Permissions for SQL Server backup and recovery

Permissions required for a single-pass backup

To successfully perform a single-pass backup of a machine that is running Microsoft SQL Server, the account under which the backup plan runs must be a member of the Backup Operators or Administrators group on the machine.

Also, this account must be granted the sysadmin role on each of the instances installed on the machine.

If you create a backup plan while you are logged on as a regular user, such as a member of the Users group, you need to specify the credentials for the account that has the above privileges. To access this setting, click Plan's credentials on the Create backup plan page.

A backup plan created by a member of the Administrators group runs under the agent service account by default. The same applies to a centralized backup plan deployed from the management server. That's why it is advisable to assign the agent the permissions required for single-pass backup.

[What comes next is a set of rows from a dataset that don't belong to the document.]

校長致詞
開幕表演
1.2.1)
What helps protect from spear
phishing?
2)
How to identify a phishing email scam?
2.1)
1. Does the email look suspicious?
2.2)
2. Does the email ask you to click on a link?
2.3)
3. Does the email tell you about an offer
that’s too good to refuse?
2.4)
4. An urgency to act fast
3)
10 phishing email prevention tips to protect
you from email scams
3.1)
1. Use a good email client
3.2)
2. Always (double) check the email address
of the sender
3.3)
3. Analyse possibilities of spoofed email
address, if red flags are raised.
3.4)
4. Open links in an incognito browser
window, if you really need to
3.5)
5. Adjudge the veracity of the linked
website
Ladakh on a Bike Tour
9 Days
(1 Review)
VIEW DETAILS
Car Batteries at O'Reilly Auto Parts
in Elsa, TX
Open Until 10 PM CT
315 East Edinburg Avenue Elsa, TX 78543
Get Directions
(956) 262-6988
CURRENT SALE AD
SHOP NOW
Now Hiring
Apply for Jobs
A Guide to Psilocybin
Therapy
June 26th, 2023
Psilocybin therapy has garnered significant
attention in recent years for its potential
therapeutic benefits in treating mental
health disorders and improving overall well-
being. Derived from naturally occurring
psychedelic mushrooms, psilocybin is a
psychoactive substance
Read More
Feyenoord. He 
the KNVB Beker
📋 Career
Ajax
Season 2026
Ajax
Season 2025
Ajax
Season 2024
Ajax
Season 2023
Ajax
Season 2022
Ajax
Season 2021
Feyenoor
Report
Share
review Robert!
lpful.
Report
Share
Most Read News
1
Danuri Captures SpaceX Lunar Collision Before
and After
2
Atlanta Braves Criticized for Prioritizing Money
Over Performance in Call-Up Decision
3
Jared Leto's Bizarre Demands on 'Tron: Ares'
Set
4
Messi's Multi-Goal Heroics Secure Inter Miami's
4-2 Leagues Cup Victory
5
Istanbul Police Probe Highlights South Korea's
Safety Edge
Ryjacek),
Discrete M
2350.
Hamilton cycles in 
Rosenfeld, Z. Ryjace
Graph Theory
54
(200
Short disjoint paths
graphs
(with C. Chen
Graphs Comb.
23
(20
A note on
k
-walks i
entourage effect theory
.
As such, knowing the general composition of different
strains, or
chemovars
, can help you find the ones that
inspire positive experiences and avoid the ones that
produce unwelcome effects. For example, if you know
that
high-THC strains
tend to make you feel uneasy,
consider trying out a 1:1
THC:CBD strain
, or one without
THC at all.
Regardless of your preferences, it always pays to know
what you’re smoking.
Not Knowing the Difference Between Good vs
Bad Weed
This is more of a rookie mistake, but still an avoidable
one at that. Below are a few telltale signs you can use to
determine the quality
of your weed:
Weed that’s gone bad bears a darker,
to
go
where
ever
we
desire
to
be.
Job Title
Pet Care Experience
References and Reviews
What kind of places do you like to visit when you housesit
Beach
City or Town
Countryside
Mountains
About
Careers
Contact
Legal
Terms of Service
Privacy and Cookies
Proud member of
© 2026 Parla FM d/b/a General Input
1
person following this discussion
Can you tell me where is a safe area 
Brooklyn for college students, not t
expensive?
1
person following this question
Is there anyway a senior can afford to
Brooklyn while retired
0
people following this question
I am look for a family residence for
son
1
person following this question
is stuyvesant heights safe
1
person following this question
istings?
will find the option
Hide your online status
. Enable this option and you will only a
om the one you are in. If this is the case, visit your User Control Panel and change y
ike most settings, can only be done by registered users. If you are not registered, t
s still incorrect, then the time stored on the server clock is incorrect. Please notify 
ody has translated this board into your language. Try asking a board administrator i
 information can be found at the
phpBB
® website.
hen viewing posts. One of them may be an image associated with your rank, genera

Granting the permissions to the agent

During installation, the setup program includes the agent service account in the Backup Operators group. If you choose to create a new account for the agent, this account is also included in the Administrators group. Therefore, the agent always has the required privileges in Windows.

To grant the agent the sysadmin role in SQL Server, you are asked to specify the sysadmin credentials for each Microsoft SQL instance installed on the machine. If you do not specify the credentials during installation, you can grant the agent the sysadmin role later in any of the following ways:

You must also grant explicitly the agent the sysadmin role after a new Microsoft SQL Server instance is installed on the machine.

To grant the agent service account the sysadmin role on an instance by means of a T-SQL script

  1. Create a text file with the following contents:

    Create Login [<machine name>\Acronis Agent User] From Windows
    Exec master..sp_addsrvrolemember @loginame = '<machine name>\Acronis Agent User',@rolename = 'sysadmin'

    Acronis Agent User is the account created for the agent by default. If you specified an existing account during the agent installation, replace Acronis Agent User with the user name of the existing account.

    The file can have any extension.

  2. At the command prompt, run the following command:

    sqlcmd -S <machine name>\<instance name> -i <full path to T-SQL script file>

If you do not want to grant the sysadmin role to the agent, you must specify credentials in every backup plan as described at the beginning of this section.

Permissions required for recovering a Microsoft SQL Server database

When recovering a database to an instance, you need to specify credentials for this instance. The prompt for the credentials appears after you select the destination instance on the Recover data page.